International Business Research, Methodological Individualism, and the Judgement-Based View: Implications for Business Historians
I’m attending the Reading-UNCTAD International Business Conference, which is being held this weekend at Henley Business School. I was part of a panel on International Business History that went well, I’d like to think. One of the other panels, Where is the individual in IB research?, focused on units of analysis in International Business research. The Panellists were Mark Casson, University of Reading; Timothy Devinney, Leeds University Business School; Marcus Moller Larsen, Copenhagen Business School, and Dunning Fellow; Elisa Giuliani, University of Pisa.
I really enjoyed Mark Casson’s paper, which was a very robust defence of methodological individualism in International Business research. Casson stressed that when articles in IB journals refer to the decisions and actions of firms, the authors are really using a form of verbal shorthand for referring to groups of individuals.
“Firms don’t take decisions, individuals do. When you say that a firm pursued an international strategy, you really mean that that the CEO persuaded the individuals on the board to go along with his or her strategy.” Professor Casson also pointed out that individuals establish firms to exploit their ideas. Firms founders are highly heterogeneous and firms have a character that is influenced by the personality of the founder.

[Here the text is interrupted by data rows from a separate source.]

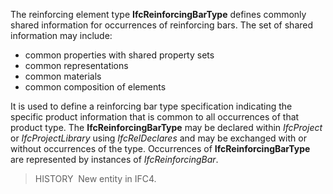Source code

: ﻿The reinforcing element type **IfcReinforcingBarType** defines commonly shared information for occurrences of reinforcing bars. The set of shared information may include:

* common properties with shared property sets
* common representations
* common materials
* common composition of elements

It is used to define a reinforcing bar type specification indicating the specific product information that is common to all occurrences of that product type. The **IfcReinforcingBarType** may be declared within _IfcProject_ or _IfcProjectLibrary_ using _IfcRelDeclares_ and may be exchanged with or without occurrences of the type. Occurrences of **IfcReinforcingBarType** are represented by instances of _IfcReinforcingBar_.

> HISTORY&nbsp; New entity in IFC4.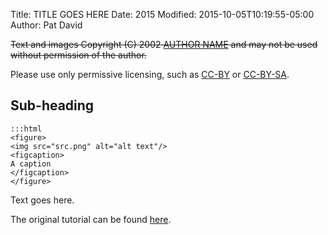 Title: TITLE GOES HERE
Date: 2015
Modified: 2015-10-05T10:19:55-05:00
Author: Pat David


<del>Text and images Copyright (C) 2002 [AUTHOR NAME](mailto:AUTHOR@DOMAIN.NAME) and may not be used without permission of the author.</del>

Please use only permissive licensing, such as [CC-BY](http://creativecommons.org/licenses/by/4.0/) or [CC-BY-SA](http://creativecommons.org/licenses/by-sa/4.0/).

## Sub-heading

    :::html
    <figure>
    <img src="src.png" alt="alt text"/>
    <figcaption>
    A caption
    </figcaption>
    </figure>

Text goes here.

The original tutorial can be found [here](//www.gimp.org/tutorials).


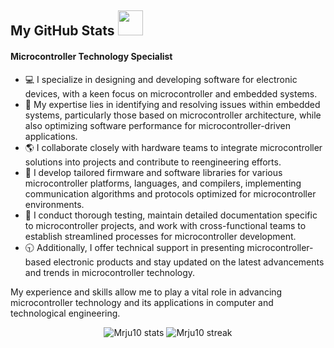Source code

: <!DOCTYPE html>
<html lang="en">
<head>
    <meta charset="UTF-8">
    <meta name="viewport" content="width=device-width, initial-scale=1.0">

</head>
<body>
   
 ## My GitHub Stats  <img src="https://raw.githubusercontent.com/gist/ManulMax/2d20af60d709805c55fd784ca7cba4b9/raw/bcfeac7604f674ace63623106eb8bb8471d844a6/github.gif" height="40">
 <div>
    <h4>Microcontroller Technology Specialist</h4>
    <ul>
        <li> 💻 I specialize in designing and developing software for electronic devices, with a keen focus on microcontroller and embedded systems.</li>
        <li> 🐛 My expertise lies in identifying and resolving issues within embedded systems, particularly those based on microcontroller architecture, while also optimizing software performance for microcontroller-driven applications.</li>
        <li> 🌎 I collaborate closely with hardware teams to integrate microcontroller solutions into projects and contribute to reengineering efforts.</li>
        <li> 👾 I develop tailored firmware and software libraries for various microcontroller platforms, languages, and compilers, implementing communication algorithms and protocols optimized for microcontroller environments.</li>
        <li> 📰 I conduct thorough testing, maintain detailed documentation specific to microcontroller projects, and work with cross-functional teams to establish streamlined processes for microcontroller development.</li>
        <li> 🕤 Additionally, I offer technical support in presenting microcontroller-based electronic products and stay updated on the latest advancements and trends in microcontroller technology.</li>
    </ul>
    <p>My experience and skills allow me to play a vital role in advancing microcontroller technology and its applications in computer and technological engineering.</p>
</div>


<p  align=center>
<img  title="Mrju10 stats"  alt="Mrju10 stats"  src="https://github-readme-stats.vercel.app/api/?username=Mrju10&count_private=true&theme=merko&show_icons=true&rank_icon=github&hide_border=true&border_radius=20" />
<img  title="Mrju10 streak"  alt="Mrju10 streak"  src="https://github-readme-stats.vercel.app/api/top-langs/?username=Cesarbautista10&theme=merko&hide_border=true&include_all_commits=true&count_private=true&layout=donut&border_radius=20"/>
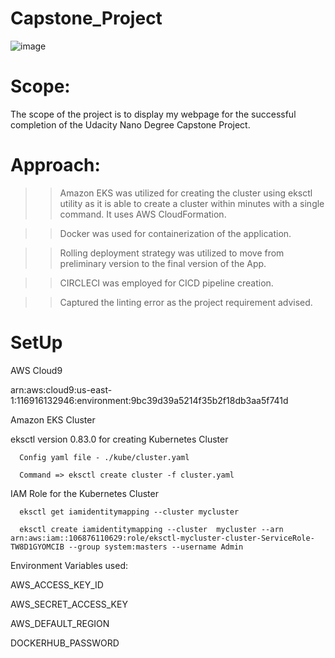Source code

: # Capstone_Project

![image](https://user-images.githubusercontent.com/60229601/154626757-54439171-8251-4a9c-a35d-6a985810e6c3.png)

# Scope: 

The scope of the project is to display my webpage for the successful completion of the Udacity Nano Degree Capstone Project. 

# Approach: 

>> Amazon EKS was utilized for creating the cluster using eksctl utility as it is able to create a cluster within minutes with a single command. It uses AWS CloudFormation.

>> Docker was used for containerization of the application.

>> Rolling deployment strategy was utilized to move from preliminary version to the final version of the App.

>> CIRCLECI was employed for CICD pipeline creation.

>> Captured the linting error as the project requirement advised. 

# SetUp

AWS Cloud9

arn:aws:cloud9:us-east-1:116916132946:environment:9bc39d39a5214f35b2f18db3aa5f741d

Amazon EKS Cluster 

eksctl version 0.83.0 for creating Kubernetes Cluster

      Config yaml file - ./kube/cluster.yaml

      Command => eksctl create cluster -f cluster.yaml

IAM Role for the Kubernetes Cluster

      eksctl get iamidentitymapping --cluster mycluster
      
      eksctl create iamidentitymapping --cluster  mycluster --arn arn:aws:iam::106876110629:role/eksctl-mycluster-cluster-ServiceRole-TW8D1GYOMCIB --group system:masters --username Admin

Environment Variables used:

AWS_ACCESS_KEY_ID

AWS_SECRET_ACCESS_KEY

AWS_DEFAULT_REGION

DOCKERHUB_PASSWORD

In the Q&A session, Professor Casson elaborated on some of the implications for future research in IB journals of his methodological individualism. He stressed that there needs to be increased attention to entrepreneurs and more careful reflection on how we define entrepreneurship. Here, Casson appeared to me to be drawing on the Foss-Klein judgment-based view of entrepreneurship (JBV) and some of the themes that are developed in some papers in a forthcoming issue of the Journal of Institutional Economics. Casson spoke at great length about the need for research that focuses on named individuals, is based on the extensive study of primary sources in archives, takes social and political context into account, and which looks at case studies of entrepreneurs in different time periods. In effect, he was calling for the re-integration of Business History into International Business research.
Casson’s call for more history in IB journals is consistent with a broader trend in management research, namely the so-called Historic Turn. Casson’s remarks support my view that the JBV of entrepreneurship and the approach to studying entrepreneurship developed by Business Historians are congruent and natural allies.